Cohort 2: Mean recognition (D2) scores achieved on dark–dark, light–light, and dark–light trials. While both Sham2 and RScomb rats spent significantly more time with the novel object in dark–dark trials, only the Sham2 rats performed above chance levels in the light–light and dark–light trials on this task. Error bars, SEM.

Figure 6.

Examples of objects used during the visual object recognition task. Objects were indistinguishable with regard to shape, material, texture, and smell, as determined by the failure of the rats to recognize these objects in the dark.
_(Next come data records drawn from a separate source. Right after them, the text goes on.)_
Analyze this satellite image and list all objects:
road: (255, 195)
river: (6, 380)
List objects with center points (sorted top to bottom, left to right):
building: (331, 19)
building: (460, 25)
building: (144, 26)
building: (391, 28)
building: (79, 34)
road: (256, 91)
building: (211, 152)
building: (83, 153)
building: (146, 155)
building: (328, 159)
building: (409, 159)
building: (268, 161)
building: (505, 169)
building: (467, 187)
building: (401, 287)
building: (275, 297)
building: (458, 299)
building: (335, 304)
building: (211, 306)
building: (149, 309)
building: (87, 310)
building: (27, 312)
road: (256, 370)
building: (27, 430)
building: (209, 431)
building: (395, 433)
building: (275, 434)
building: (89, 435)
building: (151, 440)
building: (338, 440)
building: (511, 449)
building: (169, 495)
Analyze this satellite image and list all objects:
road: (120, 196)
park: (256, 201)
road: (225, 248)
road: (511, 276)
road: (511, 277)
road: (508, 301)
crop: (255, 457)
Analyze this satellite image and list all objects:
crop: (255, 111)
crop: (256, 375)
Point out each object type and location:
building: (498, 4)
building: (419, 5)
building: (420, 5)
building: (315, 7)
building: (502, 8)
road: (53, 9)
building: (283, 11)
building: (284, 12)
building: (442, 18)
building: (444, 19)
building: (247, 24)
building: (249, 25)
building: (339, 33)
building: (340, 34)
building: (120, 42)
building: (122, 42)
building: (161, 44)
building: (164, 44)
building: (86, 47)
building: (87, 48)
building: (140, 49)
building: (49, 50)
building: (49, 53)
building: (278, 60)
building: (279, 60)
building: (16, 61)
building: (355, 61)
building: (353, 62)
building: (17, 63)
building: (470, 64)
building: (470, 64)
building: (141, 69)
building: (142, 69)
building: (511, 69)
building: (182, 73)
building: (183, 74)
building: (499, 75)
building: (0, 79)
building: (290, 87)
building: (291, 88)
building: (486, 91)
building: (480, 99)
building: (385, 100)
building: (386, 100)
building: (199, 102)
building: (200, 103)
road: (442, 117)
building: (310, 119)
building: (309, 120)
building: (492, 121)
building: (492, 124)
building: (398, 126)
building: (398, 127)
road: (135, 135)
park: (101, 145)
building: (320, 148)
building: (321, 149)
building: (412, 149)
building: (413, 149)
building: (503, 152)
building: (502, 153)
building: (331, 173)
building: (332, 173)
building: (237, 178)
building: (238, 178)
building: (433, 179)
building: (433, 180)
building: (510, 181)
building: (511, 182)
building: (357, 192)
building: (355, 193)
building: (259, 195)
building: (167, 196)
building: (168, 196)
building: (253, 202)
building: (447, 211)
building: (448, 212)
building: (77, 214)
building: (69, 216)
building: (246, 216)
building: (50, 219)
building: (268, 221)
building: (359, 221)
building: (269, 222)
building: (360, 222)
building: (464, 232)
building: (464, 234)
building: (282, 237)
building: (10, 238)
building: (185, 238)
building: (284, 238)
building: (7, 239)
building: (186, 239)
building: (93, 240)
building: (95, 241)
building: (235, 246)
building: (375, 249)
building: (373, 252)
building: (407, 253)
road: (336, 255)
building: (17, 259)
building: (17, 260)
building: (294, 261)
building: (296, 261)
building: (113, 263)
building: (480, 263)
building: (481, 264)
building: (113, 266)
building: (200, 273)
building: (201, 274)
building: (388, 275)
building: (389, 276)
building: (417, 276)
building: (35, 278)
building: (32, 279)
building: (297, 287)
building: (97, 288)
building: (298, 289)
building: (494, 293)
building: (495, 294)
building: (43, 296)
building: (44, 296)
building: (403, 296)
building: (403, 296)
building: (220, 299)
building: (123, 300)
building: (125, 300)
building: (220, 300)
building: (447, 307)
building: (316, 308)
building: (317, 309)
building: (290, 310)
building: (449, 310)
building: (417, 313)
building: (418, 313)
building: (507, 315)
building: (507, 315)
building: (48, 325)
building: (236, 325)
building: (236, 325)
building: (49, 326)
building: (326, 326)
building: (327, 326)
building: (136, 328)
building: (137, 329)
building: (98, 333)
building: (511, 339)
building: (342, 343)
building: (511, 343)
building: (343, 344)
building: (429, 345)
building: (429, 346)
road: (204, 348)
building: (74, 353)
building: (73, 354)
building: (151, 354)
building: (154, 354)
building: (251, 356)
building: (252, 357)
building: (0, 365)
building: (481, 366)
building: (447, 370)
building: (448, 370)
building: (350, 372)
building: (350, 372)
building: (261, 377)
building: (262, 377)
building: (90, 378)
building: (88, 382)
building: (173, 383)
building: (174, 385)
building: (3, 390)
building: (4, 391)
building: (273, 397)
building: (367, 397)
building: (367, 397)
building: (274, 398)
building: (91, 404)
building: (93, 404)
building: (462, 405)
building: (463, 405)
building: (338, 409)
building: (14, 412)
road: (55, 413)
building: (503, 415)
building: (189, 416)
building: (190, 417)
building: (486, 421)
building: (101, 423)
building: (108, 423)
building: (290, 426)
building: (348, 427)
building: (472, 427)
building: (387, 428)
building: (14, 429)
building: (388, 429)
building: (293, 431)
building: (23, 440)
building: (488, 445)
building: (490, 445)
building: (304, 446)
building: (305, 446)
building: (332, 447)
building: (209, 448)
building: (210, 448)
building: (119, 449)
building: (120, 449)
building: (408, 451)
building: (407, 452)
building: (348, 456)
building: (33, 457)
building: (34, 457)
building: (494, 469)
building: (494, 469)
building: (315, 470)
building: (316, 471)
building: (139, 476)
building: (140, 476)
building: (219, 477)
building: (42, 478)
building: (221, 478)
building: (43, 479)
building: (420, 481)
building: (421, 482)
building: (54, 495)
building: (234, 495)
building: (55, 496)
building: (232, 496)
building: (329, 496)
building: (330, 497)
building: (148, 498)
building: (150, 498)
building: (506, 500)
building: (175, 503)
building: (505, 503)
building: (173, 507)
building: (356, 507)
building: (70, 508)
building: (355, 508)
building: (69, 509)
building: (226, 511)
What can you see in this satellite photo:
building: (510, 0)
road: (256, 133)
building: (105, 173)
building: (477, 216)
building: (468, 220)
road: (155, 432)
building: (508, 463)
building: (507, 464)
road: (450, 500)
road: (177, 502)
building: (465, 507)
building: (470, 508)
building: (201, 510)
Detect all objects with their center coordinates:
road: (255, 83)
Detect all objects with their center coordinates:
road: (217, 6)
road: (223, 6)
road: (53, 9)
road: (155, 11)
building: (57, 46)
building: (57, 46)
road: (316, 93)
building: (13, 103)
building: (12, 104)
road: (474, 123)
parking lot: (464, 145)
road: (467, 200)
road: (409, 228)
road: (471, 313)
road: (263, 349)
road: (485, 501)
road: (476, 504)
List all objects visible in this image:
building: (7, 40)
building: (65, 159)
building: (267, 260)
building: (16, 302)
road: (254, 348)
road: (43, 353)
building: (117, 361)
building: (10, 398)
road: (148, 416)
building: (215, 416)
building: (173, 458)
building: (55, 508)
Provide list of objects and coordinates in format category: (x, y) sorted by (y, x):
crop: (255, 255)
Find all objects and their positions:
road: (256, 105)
However, these same objects differed in color and pattern, and so could potentially be visually distinguished when subsequently tested in the light. Scale bar, 5 cm.

Figure 7.

Cohort 1: mean recognition (D2) scores on the dark–dark and light–light sessions of the object recognition task without barriers. Any objects that could be recognized in the dark were removed from the analysis. Consequently, neither the Sham1 nor the RSdysg group was above chance discrimination on the dark–dark trials. On the light–light trials, where the same objects are used as in the dark–dark trials, both groups spent significantly more time with the novel object. Error bars, SEM.

Figure 8.

Cohort 2: mean recognition (D2) scores of the Sham2 and RScomb groups on the dark–dark and light–light sessions of the object recognition task without barriers. Any objects that had been recognized in the dark were removed from the analysis. Consequently, neither group was above chance on the dark–dark trials. On the light–light trials, where the same objects are used as in the dark–dark trials, both groups spent significantly more time with the novel object. Error bars, SEM.